WHAT TO WORK ON: Determine how many lines in the entries below include the word "Left", and reply with that number alone.
+++ PROVIDED INFORMATION +++
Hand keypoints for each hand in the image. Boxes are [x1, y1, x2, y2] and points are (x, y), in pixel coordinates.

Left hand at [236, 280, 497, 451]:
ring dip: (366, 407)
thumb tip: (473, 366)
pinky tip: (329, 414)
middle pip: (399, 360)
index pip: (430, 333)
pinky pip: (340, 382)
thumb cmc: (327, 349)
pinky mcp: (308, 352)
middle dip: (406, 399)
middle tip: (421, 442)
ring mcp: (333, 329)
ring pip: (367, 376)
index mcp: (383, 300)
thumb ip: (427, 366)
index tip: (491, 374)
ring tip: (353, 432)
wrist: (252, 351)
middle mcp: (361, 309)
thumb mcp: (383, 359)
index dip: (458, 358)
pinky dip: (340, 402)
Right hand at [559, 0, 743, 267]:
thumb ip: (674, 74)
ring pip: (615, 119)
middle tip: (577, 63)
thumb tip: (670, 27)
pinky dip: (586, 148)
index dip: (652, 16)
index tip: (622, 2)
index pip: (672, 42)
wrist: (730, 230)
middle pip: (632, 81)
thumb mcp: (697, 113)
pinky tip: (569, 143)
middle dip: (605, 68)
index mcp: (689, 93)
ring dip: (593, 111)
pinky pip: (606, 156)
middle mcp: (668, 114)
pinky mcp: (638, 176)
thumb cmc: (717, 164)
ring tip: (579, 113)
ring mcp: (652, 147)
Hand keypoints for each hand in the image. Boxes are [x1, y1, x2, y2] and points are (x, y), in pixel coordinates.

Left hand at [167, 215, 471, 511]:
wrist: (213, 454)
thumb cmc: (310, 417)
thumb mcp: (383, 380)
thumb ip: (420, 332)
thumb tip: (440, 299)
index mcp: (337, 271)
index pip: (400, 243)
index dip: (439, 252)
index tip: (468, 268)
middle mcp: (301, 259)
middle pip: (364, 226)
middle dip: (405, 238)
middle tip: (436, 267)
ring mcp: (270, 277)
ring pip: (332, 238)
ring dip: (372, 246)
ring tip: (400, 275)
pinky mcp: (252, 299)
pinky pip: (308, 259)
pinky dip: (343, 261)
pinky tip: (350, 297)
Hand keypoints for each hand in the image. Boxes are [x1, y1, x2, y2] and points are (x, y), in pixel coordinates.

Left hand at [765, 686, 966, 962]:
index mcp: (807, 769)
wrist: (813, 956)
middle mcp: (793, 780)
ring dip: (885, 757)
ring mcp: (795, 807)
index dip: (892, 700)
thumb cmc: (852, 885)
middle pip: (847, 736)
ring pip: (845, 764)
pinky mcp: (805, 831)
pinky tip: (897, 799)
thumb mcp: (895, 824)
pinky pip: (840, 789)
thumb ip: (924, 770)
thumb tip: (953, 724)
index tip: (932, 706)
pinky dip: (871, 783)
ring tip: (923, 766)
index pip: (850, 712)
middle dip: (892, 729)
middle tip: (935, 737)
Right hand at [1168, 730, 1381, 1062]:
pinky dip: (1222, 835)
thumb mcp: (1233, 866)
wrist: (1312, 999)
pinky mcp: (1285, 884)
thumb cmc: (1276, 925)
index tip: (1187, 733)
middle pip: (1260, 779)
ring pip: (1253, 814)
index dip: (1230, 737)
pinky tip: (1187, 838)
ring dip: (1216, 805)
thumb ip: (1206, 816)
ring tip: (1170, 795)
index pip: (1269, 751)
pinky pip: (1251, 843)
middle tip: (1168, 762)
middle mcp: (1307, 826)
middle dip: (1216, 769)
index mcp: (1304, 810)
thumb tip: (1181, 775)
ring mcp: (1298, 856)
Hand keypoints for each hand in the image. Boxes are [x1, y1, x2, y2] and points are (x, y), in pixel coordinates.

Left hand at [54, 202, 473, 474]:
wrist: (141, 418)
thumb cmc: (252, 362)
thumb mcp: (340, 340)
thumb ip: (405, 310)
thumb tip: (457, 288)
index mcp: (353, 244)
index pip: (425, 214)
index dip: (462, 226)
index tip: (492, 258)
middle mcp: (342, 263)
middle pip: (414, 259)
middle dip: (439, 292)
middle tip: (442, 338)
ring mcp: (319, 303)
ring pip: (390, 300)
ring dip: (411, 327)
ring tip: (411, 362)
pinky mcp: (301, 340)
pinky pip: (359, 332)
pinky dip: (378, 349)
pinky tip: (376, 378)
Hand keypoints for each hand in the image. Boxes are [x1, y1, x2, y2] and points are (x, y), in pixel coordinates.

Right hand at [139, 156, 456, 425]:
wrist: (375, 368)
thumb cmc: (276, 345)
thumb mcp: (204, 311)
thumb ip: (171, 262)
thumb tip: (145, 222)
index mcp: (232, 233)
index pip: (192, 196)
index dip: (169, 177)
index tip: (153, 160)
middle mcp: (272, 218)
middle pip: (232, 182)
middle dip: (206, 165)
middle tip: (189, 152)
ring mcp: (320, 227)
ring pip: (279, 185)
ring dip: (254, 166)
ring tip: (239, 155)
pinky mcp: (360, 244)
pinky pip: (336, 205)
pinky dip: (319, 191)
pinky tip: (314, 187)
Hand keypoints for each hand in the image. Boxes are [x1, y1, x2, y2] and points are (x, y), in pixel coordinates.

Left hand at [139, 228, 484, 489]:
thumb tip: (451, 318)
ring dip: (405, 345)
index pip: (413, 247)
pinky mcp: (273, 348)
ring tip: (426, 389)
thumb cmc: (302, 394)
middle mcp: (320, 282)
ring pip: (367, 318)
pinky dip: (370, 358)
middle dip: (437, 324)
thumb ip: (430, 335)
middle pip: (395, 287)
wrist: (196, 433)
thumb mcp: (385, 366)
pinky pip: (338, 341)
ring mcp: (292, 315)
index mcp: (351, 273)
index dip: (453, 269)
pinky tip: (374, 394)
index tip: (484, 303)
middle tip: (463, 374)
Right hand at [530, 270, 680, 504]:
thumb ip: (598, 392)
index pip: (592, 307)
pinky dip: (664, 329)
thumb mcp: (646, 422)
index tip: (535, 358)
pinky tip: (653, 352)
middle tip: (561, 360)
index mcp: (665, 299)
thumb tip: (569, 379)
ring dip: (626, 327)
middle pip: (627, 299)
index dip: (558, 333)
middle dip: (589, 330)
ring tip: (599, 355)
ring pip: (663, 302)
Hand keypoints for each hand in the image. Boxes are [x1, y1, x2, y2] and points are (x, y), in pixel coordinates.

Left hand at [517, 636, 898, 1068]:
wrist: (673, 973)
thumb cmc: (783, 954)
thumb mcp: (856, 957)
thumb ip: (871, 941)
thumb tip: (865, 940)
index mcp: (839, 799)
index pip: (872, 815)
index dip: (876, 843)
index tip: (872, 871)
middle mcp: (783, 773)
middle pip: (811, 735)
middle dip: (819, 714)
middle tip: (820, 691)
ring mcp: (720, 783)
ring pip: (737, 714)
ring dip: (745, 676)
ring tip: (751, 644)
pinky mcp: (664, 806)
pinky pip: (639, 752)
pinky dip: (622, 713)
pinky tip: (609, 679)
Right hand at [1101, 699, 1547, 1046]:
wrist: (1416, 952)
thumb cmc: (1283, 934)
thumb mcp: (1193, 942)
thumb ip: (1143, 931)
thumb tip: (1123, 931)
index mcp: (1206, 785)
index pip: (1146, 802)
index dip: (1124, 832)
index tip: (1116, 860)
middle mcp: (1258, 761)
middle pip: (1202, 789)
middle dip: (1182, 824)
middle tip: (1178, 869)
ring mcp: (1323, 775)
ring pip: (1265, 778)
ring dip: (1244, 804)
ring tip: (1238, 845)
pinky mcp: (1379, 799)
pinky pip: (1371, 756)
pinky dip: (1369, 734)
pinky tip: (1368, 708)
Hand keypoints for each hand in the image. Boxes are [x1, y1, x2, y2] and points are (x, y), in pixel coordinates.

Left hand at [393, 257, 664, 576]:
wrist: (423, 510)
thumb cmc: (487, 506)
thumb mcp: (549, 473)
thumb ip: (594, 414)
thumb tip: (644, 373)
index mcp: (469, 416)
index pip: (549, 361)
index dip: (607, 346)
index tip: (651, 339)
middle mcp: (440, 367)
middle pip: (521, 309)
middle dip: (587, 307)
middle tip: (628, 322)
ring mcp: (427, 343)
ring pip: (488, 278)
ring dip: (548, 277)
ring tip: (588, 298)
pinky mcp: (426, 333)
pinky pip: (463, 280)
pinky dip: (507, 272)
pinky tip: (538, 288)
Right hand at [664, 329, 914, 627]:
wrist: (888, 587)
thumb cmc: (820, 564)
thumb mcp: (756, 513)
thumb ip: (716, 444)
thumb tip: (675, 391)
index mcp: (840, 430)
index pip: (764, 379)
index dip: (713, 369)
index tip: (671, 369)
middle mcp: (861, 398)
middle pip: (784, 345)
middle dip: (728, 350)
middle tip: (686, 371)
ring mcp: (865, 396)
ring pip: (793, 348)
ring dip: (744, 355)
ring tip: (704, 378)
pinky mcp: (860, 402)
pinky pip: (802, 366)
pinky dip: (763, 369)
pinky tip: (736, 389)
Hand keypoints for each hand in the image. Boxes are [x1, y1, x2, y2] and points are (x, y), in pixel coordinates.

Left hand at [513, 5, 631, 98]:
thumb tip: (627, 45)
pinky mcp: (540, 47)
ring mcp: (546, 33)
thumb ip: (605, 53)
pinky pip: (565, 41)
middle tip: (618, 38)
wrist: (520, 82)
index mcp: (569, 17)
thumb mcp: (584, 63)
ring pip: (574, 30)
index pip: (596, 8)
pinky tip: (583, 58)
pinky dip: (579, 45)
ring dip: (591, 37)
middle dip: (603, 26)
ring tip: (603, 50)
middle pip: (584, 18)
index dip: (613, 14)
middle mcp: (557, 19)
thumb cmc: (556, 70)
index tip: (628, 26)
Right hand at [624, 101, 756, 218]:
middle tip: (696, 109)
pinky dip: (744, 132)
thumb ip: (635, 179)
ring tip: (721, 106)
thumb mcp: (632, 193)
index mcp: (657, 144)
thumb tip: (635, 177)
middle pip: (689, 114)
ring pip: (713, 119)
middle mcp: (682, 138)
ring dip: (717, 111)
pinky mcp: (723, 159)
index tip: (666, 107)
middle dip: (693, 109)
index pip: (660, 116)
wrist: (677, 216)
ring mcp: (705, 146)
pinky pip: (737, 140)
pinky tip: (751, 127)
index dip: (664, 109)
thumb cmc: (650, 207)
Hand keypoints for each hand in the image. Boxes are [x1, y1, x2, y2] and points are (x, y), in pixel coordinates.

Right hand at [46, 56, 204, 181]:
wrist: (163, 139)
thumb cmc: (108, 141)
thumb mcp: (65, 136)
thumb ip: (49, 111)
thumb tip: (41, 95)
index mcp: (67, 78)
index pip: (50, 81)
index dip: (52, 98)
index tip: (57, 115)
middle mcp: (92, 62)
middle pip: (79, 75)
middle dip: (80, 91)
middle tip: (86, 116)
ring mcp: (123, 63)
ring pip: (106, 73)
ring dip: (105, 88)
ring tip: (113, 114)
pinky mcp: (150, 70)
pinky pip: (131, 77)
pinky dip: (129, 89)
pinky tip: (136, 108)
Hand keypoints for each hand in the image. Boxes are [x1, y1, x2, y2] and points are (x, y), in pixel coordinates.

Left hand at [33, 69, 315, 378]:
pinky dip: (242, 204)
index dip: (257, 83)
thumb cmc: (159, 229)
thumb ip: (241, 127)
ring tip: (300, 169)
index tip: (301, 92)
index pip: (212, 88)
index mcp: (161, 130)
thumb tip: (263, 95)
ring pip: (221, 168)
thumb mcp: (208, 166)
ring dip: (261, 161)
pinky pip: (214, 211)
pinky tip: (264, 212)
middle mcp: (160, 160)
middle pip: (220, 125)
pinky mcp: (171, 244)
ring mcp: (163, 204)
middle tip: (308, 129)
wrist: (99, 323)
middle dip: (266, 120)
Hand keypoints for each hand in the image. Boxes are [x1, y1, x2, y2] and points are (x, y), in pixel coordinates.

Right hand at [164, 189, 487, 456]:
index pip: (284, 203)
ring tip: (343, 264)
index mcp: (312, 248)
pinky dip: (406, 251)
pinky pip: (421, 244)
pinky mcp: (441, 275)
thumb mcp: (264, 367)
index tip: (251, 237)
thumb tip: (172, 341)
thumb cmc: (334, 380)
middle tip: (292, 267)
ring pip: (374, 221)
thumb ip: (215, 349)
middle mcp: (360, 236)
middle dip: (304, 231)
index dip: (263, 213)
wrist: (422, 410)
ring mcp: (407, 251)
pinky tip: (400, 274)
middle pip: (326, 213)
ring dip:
+++
THE COMPLETED TASK: 9